DESCRIPTION OF THE TASK
Select from the records below every line that has the word "citizen" in it.

━━━━━ MATERIAL SUPPLIED

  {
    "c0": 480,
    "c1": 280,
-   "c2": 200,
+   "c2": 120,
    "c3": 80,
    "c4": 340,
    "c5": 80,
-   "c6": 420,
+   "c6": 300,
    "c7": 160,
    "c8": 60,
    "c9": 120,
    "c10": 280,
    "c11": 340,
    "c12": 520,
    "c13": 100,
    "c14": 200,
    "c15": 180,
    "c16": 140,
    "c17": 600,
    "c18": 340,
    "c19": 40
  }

━━━━━━━━━━
━━━━━ MATERIAL SUPPLIED

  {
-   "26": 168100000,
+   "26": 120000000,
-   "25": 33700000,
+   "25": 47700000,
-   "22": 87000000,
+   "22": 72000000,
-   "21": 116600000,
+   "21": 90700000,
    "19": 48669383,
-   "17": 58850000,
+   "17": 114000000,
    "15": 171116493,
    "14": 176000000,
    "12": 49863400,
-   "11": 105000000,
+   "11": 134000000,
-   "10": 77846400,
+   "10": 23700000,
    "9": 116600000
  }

━━━━━━━━━━
━━━━━ MATERIAL SUPPLIED

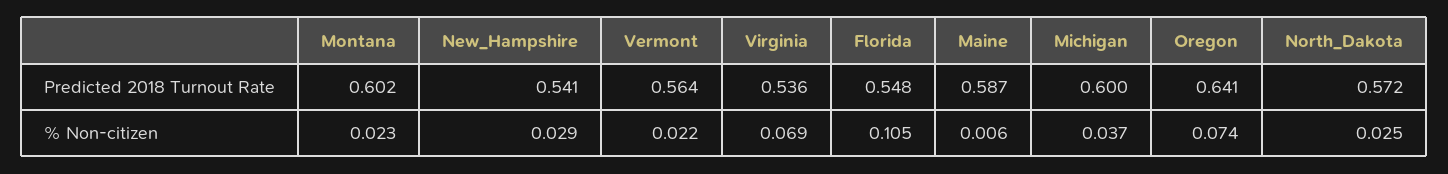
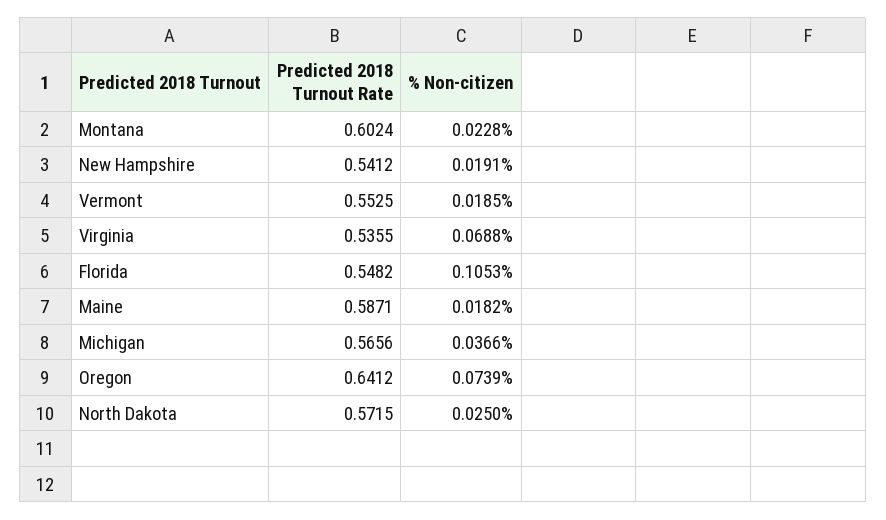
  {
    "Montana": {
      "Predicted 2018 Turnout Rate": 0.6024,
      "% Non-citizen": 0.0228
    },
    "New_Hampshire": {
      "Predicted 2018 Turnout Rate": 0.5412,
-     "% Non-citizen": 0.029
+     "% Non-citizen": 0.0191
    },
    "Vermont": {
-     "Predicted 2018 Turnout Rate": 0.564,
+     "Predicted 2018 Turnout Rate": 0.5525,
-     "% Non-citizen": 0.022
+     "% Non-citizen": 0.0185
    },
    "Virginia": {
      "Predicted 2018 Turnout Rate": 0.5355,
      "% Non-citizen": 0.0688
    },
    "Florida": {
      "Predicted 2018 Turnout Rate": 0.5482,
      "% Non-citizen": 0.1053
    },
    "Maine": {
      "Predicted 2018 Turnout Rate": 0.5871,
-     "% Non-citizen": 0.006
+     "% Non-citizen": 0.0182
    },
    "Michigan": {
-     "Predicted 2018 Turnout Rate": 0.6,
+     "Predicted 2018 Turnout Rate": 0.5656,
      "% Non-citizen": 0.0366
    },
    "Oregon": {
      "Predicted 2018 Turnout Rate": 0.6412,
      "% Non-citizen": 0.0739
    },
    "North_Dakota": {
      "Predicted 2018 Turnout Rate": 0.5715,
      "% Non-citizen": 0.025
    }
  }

━━━━━━━━━━

ANSWER BELOW
      "% Non-citizen": 0.0228
-     "% Non-citizen": 0.029
+     "% Non-citizen": 0.0191
-     "% Non-citizen": 0.022
+     "% Non-citizen": 0.0185
      "% Non-citizen": 0.0688
      "% Non-citizen": 0.1053
-     "% Non-citizen": 0.006
+     "% Non-citizen": 0.0182
      "% Non-citizen": 0.0366
      "% Non-citizen": 0.0739
      "% Non-citizen": 0.025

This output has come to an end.